A barba grande e grossa, o cabelo comprido e a touca bege cheia de furos torna o homem um personagem caricato — daqueles cuja figura não passa despercebida desde o primeiro olhar. O homem vive na Rua Gaspar Martins, mas é conhecido em toda a região.
Quando conversou com GaúchaZH, nesta sexta-feira (7), ele saia de um posto de combustíveis na esquina da Ramiro Barcelos com a Farrapos levando uma caixa de leite recém comprada na loja de conveniência. O alimento era para três cachorrinhos que ele acabara de salvar.
— Estava caminhando e ouvi o choro fino de cachorro, desses pequeninhos, saindo de dentro de um contêiner.

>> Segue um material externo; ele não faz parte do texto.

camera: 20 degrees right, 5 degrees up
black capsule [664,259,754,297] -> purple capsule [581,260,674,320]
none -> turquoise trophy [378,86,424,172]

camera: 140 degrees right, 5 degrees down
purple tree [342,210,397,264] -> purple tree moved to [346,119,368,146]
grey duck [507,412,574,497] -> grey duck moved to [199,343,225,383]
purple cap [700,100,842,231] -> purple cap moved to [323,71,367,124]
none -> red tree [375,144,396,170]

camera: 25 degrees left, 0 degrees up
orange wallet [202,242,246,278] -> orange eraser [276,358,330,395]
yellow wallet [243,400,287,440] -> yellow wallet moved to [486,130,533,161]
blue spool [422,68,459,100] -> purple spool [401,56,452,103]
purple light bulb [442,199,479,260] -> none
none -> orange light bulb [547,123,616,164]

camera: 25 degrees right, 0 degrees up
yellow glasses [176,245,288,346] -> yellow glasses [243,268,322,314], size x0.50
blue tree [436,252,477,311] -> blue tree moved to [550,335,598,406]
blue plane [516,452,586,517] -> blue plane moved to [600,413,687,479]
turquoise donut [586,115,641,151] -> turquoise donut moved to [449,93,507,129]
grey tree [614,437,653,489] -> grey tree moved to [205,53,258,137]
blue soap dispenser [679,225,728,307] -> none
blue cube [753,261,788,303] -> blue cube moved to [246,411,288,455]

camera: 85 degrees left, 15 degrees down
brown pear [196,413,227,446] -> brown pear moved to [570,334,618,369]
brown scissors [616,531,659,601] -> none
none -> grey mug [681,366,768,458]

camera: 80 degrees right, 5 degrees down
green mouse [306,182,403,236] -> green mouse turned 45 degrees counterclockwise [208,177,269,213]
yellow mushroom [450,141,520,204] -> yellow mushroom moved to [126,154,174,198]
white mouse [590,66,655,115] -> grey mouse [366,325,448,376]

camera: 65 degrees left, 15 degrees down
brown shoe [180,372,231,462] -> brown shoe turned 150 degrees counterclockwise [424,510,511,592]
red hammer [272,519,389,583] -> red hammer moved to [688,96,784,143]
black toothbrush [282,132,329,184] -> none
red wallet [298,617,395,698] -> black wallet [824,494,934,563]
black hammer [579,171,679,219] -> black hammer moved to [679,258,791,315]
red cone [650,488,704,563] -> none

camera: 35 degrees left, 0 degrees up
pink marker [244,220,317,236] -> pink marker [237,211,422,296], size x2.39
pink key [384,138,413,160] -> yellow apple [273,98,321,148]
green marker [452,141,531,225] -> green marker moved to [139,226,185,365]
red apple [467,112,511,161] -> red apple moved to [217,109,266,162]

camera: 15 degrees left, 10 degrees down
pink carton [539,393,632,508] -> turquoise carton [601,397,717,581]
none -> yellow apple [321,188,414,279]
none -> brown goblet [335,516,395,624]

Decidi revirar as sacolar e encontrei essas três. Elas iam morrer trituradas por um caminhão — conta.
Os cãezinhos, ainda chorando, estavam sendo segurados em uma das mãos, junto ao peito de Abdalla, enquanto na outra ele empurrava seu carrinho. Ao redor, 12 animais caminhavam e brincavam. Outros dois estavam dentro do carrinho, descansando.
O morador de rua relata que os cachorrinhos são seus melhores e mais fieis amigos: passam o dia juntos e dormem na mesma barraca.
— A gente se esquenta junto. Às vezes, eles estão com pulga e com sarna, e eu também. Brinco que a gente forma uma banda de música, cada um toca um instrumento por causa da coceira. Mas só eu falo, então sou o vocalista — brinca.
Abdalla depende de doações para conseguir comprar ração, vacinas e remédios para os seus animais. Moradores da região e funcionários de estabelecimentos comerciais, como boates e postos de combustíveis, o ajudam.
Ele conta que veio da Síria aos oito anos e que, no Brasil, formou-se engenheiro agrônomo. Trabalhou e teve cinco filhos. Mas um desentendimento na família teria o feito ir para a rua:
— Sou feliz assim. Às vezes, minhas filhas me procuram.
O morador de rua prefere não dizer o motivo do desentendimento. Foi a única pergunta que não respondeu ao longo das duas horas em que GaúchaZH conversou com ele.
— Algumas pessoas me tratam como louco, mendigo. Não tenho condições de passar segunda impressão. É a primeira impressão que fica: de um velho barbudo, que fede a cachorro. Posso ser louco, mas um louco consciente. Sou feliz fazendo o bem. Tem muita gente pelo mal por aí — diz.
Para ele, "tem muita gente cheia por fora e vazia por dentro". Diferente dos cachorros que o acompanham.